### Problem details
Produce word for word the lines of the data below running from the one that has "line: (349, 385) -> (463, 415), added" to the one that has "line: (878, 1482) -> (1010, 1243), added", inclusive, and no others.

Materials provided section start

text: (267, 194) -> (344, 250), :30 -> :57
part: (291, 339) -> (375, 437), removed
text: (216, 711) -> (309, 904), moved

Materials provided section end
Materials provided section start

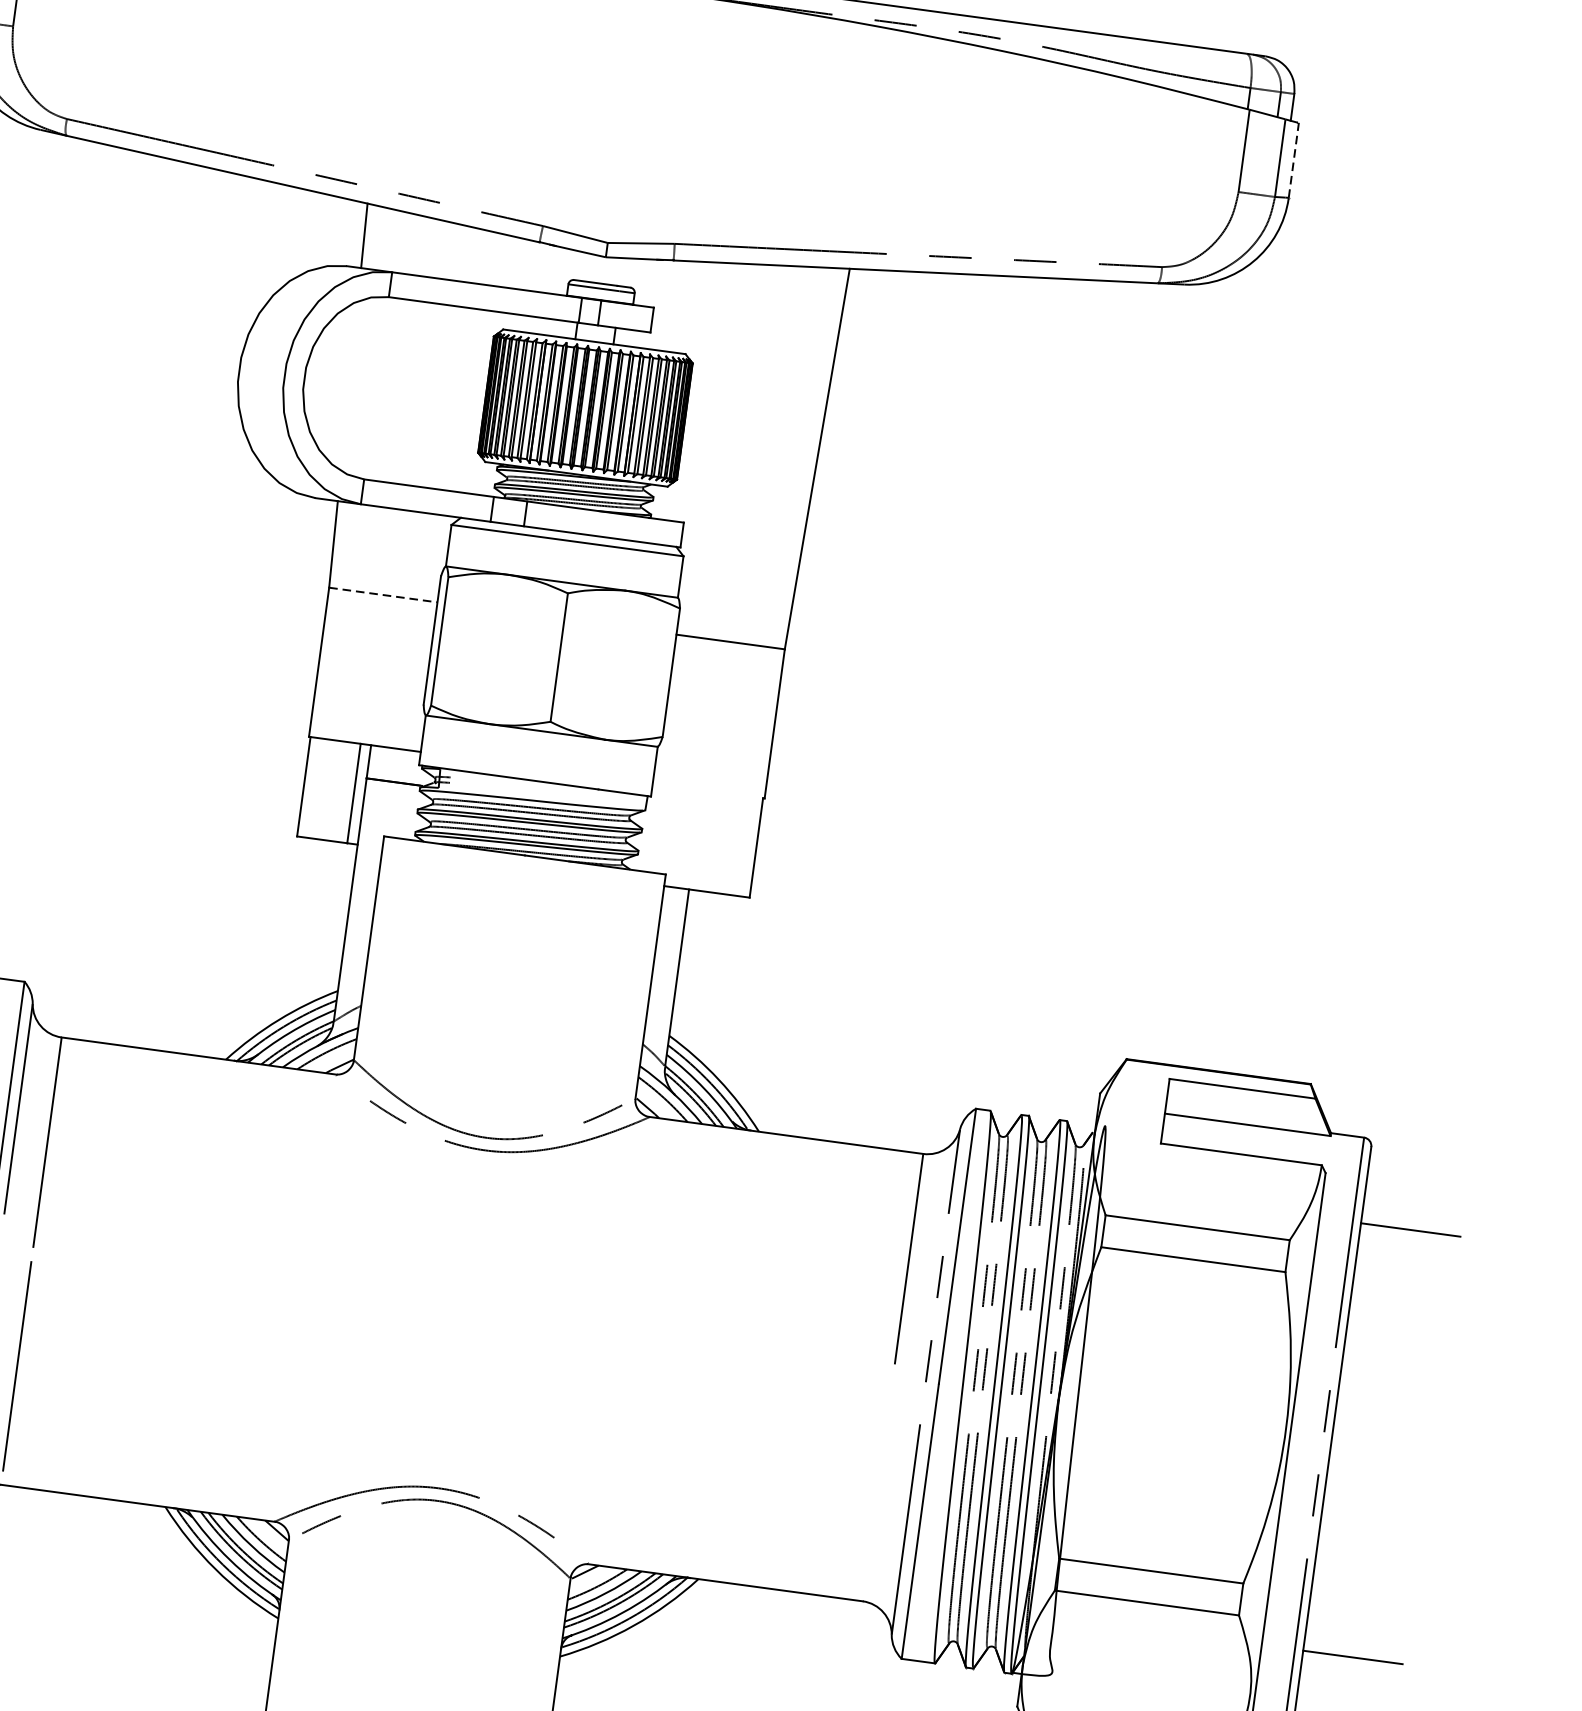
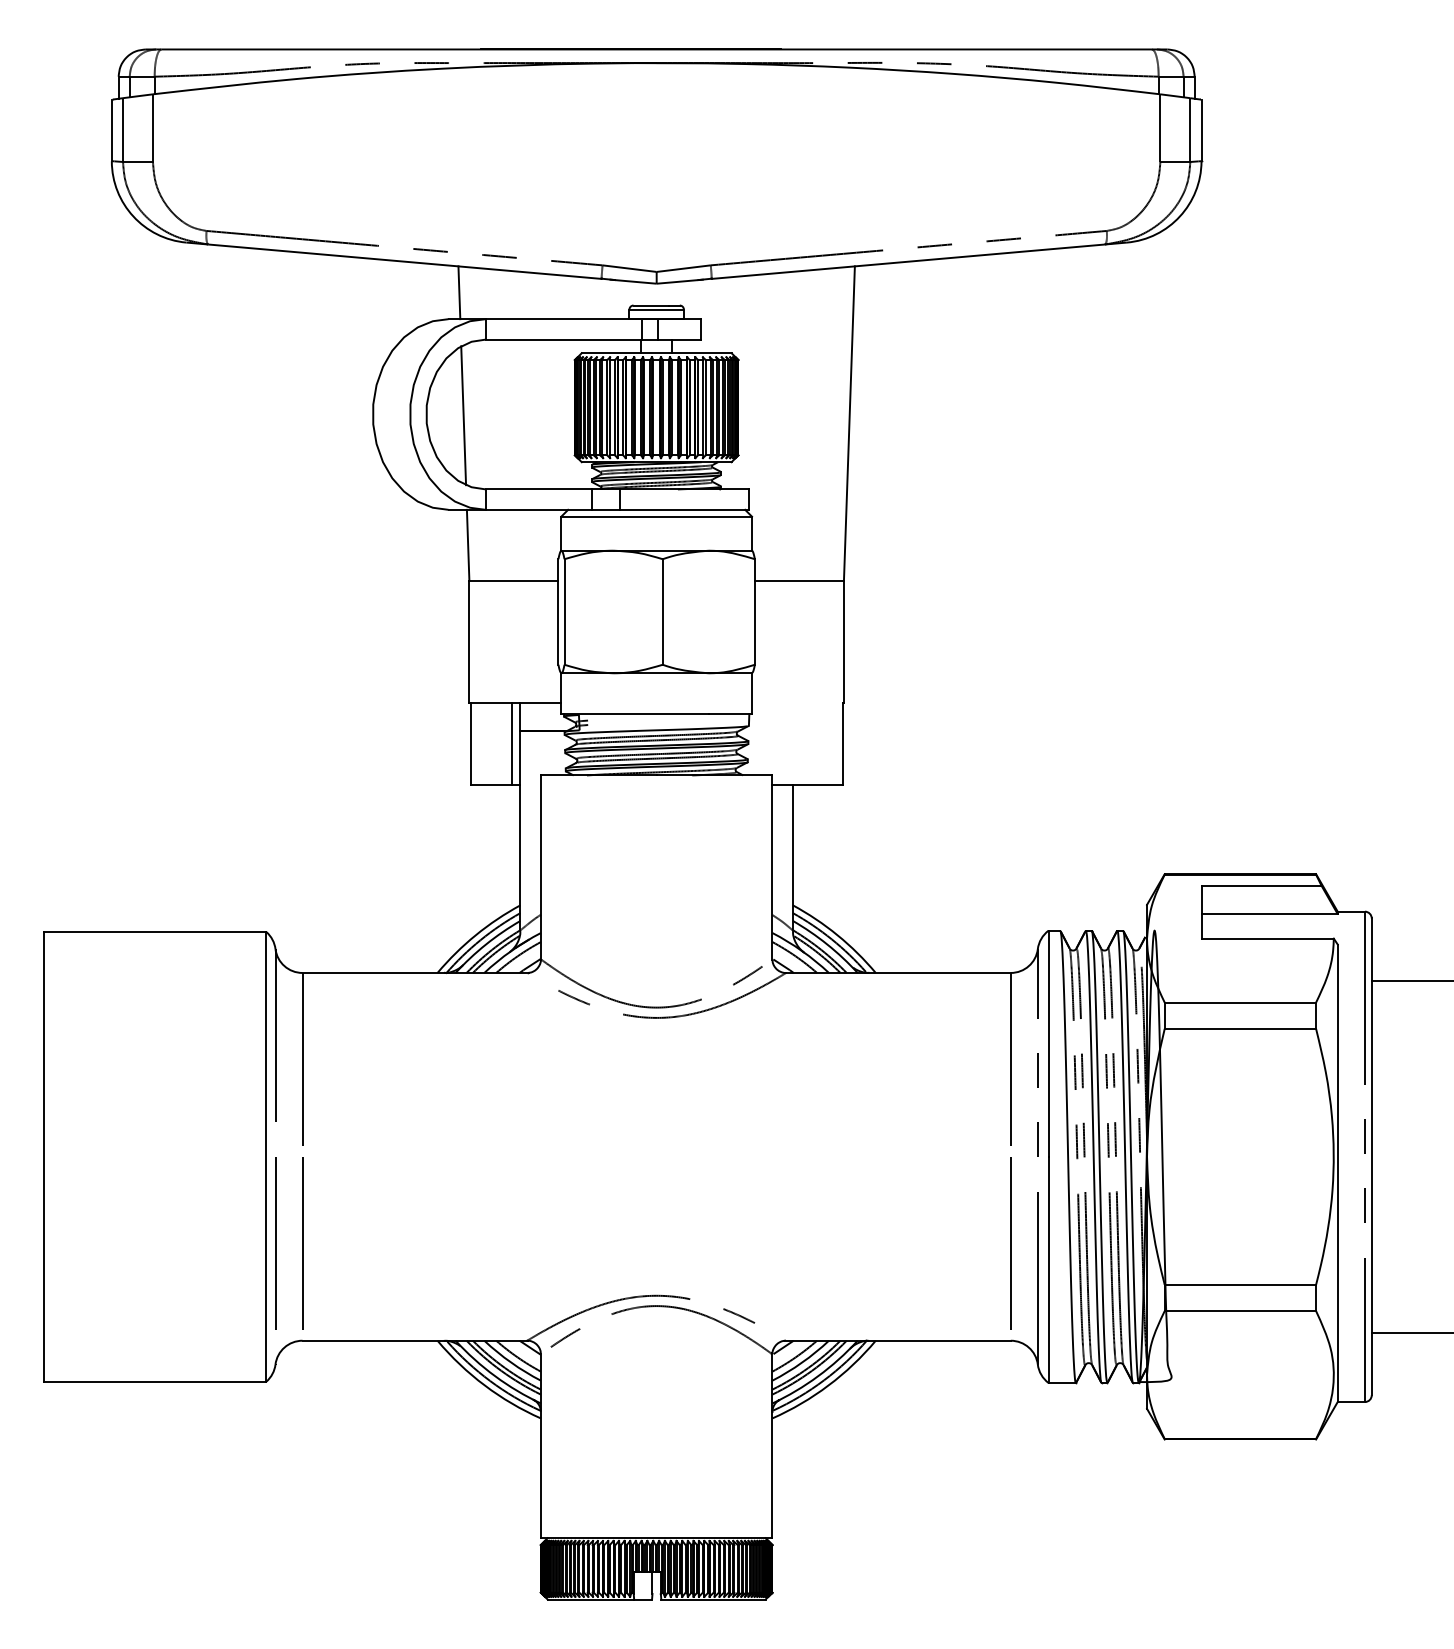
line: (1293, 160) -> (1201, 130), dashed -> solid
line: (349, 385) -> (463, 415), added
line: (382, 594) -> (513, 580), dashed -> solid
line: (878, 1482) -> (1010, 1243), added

Materials provided section end

### Result for this task
line: (349, 385) -> (463, 415), added
line: (382, 594) -> (513, 580), dashed -> solid
line: (878, 1482) -> (1010, 1243), added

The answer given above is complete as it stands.